START Record extracts

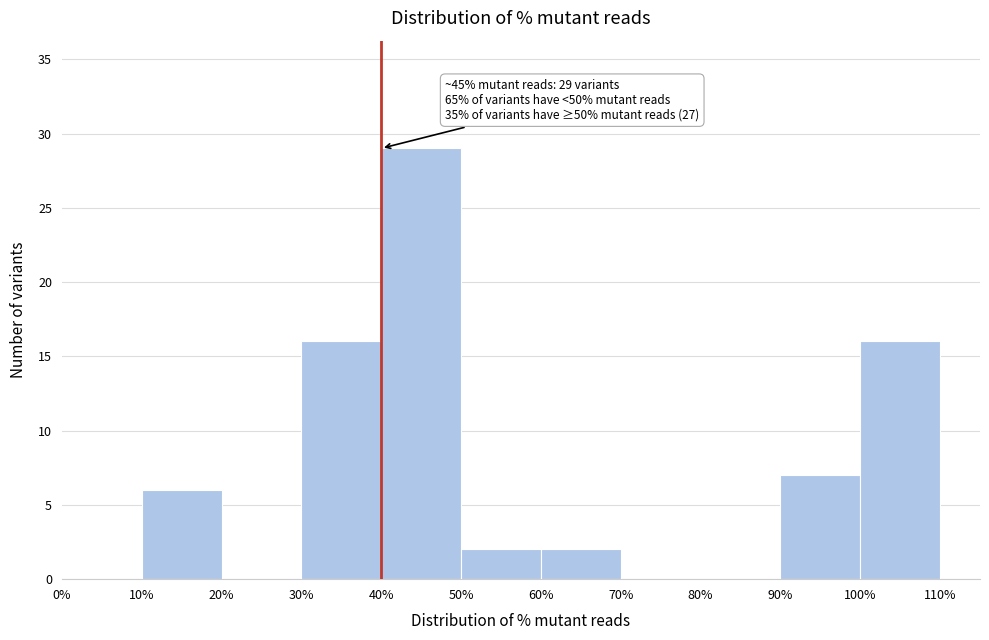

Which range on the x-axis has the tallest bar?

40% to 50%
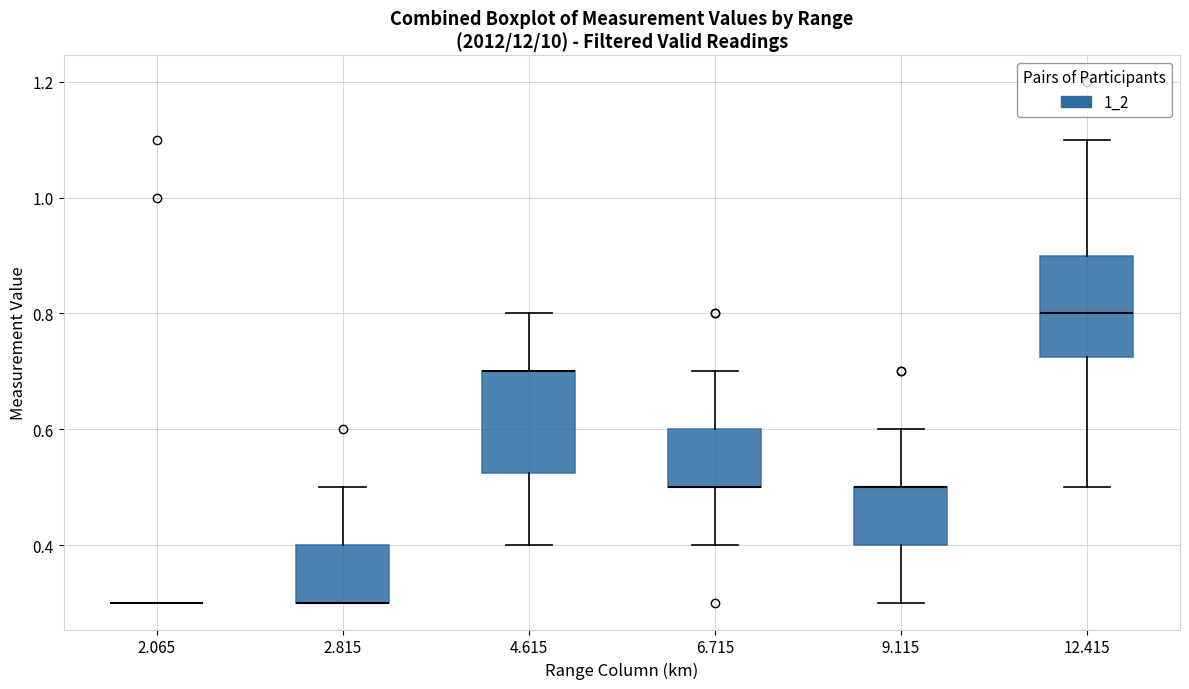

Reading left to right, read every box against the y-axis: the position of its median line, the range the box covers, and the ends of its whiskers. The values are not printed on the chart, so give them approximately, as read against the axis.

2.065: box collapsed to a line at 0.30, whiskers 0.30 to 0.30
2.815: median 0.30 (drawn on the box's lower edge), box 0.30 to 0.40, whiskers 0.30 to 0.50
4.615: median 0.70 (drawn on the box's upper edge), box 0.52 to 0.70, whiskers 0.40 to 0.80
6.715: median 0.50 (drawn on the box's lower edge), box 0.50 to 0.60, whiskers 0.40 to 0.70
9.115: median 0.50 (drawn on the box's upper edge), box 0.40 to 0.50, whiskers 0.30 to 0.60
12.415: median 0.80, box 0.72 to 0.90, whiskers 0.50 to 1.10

END Record extracts

◆ **Work instruction**:
Print the data above verbatim, line for line, and omit the pictures.

◆ **Solution to this problem**:
Which range on the x-axis has the tallest bar?

40% to 50%

Reading left to right, read every box against the y-axis: the position of its median line, the range the box covers, and the ends of its whiskers. The values are not printed on the chart, so give them approximately, as read against the axis.

2.065: box collapsed to a line at 0.30, whiskers 0.30 to 0.30
2.815: median 0.30 (drawn on the box's lower edge), box 0.30 to 0.40, whiskers 0.30 to 0.50
4.615: median 0.70 (drawn on the box's upper edge), box 0.52 to 0.70, whiskers 0.40 to 0.80
6.715: median 0.50 (drawn on the box's lower edge), box 0.50 to 0.60, whiskers 0.40 to 0.70
9.115: median 0.50 (drawn on the box's upper edge), box 0.40 to 0.50, whiskers 0.30 to 0.60
12.415: median 0.80, box 0.72 to 0.90, whiskers 0.50 to 1.10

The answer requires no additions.